On June 22, 2004, I had the distinct pleasure of travelling to Moscow to attend and present at the Russian-American Conference on Secure Computing. This conference was sponsored by Sun Microsystems and its Russian partner, Swemel and was held at the Marriott Royal Aurora hotel.

This event focused on a wide array of information security topics and issues facing Russian government and commercial organizations today. The conference was a day long and featured a general session as well as a technical and business track. The event was well attended by leaders of the Russian security council, State Duma, Federation Council, FSB, and many other government organizations and ministries.
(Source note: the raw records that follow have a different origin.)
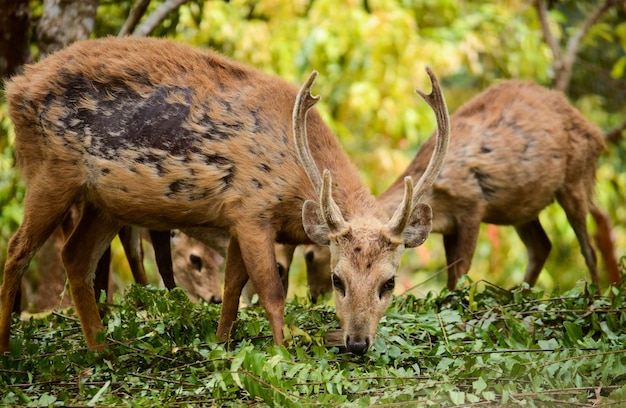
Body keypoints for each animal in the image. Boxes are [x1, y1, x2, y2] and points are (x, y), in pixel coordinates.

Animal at [0, 36, 448, 356]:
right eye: (338, 279)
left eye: (389, 282)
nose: (356, 343)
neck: (295, 173)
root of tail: (16, 87)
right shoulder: (252, 209)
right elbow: (270, 291)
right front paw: (282, 352)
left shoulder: (235, 218)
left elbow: (232, 287)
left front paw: (221, 343)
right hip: (52, 169)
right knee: (17, 249)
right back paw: (8, 349)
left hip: (104, 200)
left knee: (75, 257)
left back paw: (101, 349)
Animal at [302, 79, 604, 296]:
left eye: (310, 254)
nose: (314, 295)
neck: (438, 194)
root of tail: (598, 135)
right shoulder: (448, 225)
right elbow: (450, 274)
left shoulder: (473, 206)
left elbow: (461, 270)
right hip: (522, 207)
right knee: (542, 246)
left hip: (576, 180)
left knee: (589, 246)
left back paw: (597, 295)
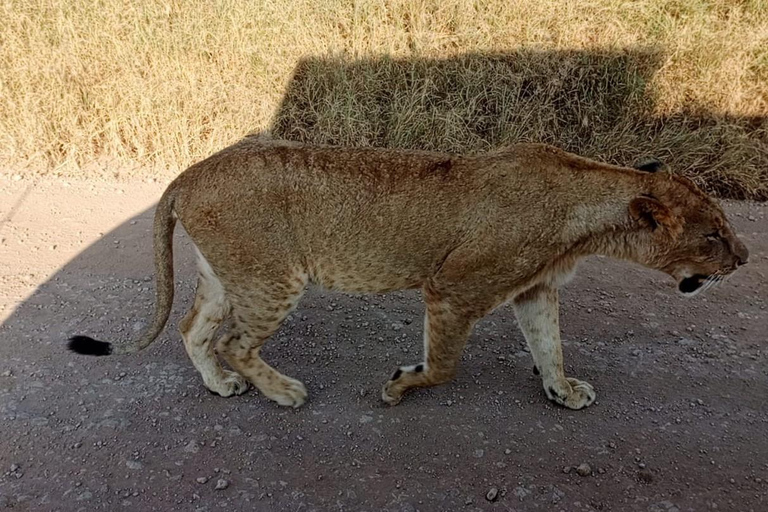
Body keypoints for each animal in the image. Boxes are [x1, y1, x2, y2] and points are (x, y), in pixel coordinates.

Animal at [67, 138, 752, 410]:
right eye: (714, 236)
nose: (745, 259)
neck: (584, 209)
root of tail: (189, 173)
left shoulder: (534, 290)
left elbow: (550, 346)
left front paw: (561, 391)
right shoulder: (452, 288)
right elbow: (444, 365)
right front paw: (400, 386)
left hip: (227, 274)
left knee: (193, 329)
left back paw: (218, 385)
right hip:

My talk provided a technical overview of the Solaris Security Toolkit including its origins, design philosophy as well as practical usage. In addition, a number of other Sun speakers presented during the event including:

  • John Gage, Chief Researcher and Vice President of Sun's Science Office
  • Dr. Whitfield Diffie, Sun Fellow, VP and Chief Security Officer
  • Jean-Paul Bergmans, GSO Country Manager, CIS
  • Michael Pratt, SunPS Country Manager, CIS
  • Evtim Batchev, SunPS Senior Security Architect, Portugal
  • Benjamin Baer, Group Product Marketing Manager, Desktop Solutions

This conference was a continuation of the work completed earlier this year by both Sun and Swemel resulting in the certification of Solaris 9 by the Russian Federal Security Service opening the way for Solaris to be used for certain types of government and classified processing.